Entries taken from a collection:
····················
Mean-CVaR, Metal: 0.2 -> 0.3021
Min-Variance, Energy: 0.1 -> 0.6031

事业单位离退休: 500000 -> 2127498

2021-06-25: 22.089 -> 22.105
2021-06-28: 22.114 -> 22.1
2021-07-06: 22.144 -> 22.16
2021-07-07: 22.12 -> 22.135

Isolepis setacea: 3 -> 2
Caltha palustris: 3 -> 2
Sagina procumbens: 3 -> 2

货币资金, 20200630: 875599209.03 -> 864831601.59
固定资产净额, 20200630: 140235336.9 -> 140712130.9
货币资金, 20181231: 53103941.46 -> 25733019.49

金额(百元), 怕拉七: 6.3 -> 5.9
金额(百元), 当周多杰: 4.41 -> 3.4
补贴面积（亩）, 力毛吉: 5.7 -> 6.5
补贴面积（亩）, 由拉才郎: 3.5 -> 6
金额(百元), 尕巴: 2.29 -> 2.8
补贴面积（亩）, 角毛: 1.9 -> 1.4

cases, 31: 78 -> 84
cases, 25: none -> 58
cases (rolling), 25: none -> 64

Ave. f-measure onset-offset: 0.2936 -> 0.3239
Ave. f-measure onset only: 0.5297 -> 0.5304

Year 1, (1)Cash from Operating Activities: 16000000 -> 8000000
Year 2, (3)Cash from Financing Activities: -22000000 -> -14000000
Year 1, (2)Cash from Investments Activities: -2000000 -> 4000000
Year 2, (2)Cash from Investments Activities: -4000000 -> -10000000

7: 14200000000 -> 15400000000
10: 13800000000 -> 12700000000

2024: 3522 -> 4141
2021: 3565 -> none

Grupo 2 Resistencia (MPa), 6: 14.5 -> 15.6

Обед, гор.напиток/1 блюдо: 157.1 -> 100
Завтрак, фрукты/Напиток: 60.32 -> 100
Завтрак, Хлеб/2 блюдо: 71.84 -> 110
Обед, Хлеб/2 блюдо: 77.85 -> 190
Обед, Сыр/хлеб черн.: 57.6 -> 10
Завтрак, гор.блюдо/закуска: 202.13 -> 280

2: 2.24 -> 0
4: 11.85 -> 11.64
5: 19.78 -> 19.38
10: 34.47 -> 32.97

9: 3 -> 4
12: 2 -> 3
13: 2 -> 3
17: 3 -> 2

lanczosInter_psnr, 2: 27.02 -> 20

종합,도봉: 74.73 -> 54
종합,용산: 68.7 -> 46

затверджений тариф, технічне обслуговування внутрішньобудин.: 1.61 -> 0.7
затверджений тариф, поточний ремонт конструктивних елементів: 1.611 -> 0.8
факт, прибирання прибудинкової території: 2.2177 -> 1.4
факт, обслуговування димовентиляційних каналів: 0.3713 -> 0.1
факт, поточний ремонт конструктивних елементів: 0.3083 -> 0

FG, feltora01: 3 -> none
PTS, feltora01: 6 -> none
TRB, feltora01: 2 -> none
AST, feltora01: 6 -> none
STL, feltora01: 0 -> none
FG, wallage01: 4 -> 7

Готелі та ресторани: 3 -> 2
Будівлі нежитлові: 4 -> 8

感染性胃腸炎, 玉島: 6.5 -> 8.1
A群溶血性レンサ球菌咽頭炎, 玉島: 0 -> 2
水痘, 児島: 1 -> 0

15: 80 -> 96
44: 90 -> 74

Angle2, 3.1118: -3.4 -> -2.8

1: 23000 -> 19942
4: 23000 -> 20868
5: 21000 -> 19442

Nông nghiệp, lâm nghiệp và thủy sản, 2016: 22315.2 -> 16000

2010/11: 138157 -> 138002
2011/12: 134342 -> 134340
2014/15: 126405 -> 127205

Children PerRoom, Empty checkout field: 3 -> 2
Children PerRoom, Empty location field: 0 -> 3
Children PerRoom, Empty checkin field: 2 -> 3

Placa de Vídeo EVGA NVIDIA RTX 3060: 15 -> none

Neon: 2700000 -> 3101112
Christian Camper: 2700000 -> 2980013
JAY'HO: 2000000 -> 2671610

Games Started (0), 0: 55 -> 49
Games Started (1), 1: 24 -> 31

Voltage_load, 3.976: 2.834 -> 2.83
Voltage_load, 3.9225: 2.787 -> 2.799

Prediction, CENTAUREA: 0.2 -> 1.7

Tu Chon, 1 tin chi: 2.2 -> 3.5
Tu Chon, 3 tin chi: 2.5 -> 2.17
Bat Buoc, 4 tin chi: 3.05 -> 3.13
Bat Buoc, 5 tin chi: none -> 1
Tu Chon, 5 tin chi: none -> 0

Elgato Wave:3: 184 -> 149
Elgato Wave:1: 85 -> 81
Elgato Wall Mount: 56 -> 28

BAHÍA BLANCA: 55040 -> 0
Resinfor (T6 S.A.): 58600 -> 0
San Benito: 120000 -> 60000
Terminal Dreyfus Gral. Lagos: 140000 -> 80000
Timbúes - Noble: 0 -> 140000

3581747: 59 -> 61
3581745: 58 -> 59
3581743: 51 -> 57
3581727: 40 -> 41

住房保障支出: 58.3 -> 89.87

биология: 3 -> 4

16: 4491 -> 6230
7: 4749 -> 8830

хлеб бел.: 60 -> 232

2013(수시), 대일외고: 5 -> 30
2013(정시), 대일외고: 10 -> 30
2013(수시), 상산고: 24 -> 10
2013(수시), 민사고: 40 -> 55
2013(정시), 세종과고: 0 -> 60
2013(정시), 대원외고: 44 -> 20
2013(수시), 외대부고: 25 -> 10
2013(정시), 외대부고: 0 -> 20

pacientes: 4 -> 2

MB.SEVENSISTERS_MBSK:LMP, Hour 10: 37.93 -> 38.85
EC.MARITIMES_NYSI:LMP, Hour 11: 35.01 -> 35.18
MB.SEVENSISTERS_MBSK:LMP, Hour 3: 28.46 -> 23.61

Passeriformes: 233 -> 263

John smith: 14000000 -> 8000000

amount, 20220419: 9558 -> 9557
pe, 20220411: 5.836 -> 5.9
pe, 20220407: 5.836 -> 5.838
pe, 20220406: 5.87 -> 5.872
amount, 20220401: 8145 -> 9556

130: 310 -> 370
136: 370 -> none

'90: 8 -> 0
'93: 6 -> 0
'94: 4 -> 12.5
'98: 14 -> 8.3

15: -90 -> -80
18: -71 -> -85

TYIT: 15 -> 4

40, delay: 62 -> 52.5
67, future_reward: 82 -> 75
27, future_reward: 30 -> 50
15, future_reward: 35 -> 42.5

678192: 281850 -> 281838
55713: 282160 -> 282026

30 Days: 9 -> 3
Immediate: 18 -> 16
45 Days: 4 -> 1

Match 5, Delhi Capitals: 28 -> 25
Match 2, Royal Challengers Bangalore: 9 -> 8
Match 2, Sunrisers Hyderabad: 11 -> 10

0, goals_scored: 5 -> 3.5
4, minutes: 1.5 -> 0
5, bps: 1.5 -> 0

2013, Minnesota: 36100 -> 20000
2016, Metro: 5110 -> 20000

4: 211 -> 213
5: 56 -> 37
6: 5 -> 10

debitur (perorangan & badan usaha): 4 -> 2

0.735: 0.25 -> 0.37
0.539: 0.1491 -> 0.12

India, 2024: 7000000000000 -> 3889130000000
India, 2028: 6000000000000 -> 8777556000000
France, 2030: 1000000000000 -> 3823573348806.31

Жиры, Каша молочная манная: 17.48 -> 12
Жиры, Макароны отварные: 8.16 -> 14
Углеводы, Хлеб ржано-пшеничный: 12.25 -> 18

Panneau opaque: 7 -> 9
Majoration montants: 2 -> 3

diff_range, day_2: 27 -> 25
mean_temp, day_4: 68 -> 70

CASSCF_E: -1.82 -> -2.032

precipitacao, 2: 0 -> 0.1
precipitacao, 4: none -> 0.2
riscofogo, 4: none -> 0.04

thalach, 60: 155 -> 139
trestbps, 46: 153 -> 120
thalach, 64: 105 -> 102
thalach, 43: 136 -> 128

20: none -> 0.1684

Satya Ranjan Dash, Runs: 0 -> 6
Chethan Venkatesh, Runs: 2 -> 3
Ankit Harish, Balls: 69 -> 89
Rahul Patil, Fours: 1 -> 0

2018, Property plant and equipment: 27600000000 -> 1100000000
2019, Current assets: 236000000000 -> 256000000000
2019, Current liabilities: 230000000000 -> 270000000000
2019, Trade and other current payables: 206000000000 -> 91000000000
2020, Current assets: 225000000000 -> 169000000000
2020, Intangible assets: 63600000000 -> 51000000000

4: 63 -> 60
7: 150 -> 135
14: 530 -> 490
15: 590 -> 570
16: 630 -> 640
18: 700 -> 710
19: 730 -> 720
····················
Problem: Go through the entries above and report each line with the string "обслуговування" in it.

Task response:
затверджений тариф, технічне обслуговування внутрішньобудин.: 1.61 -> 0.7
факт, обслуговування димовентиляційних каналів: 0.3713 -> 0.1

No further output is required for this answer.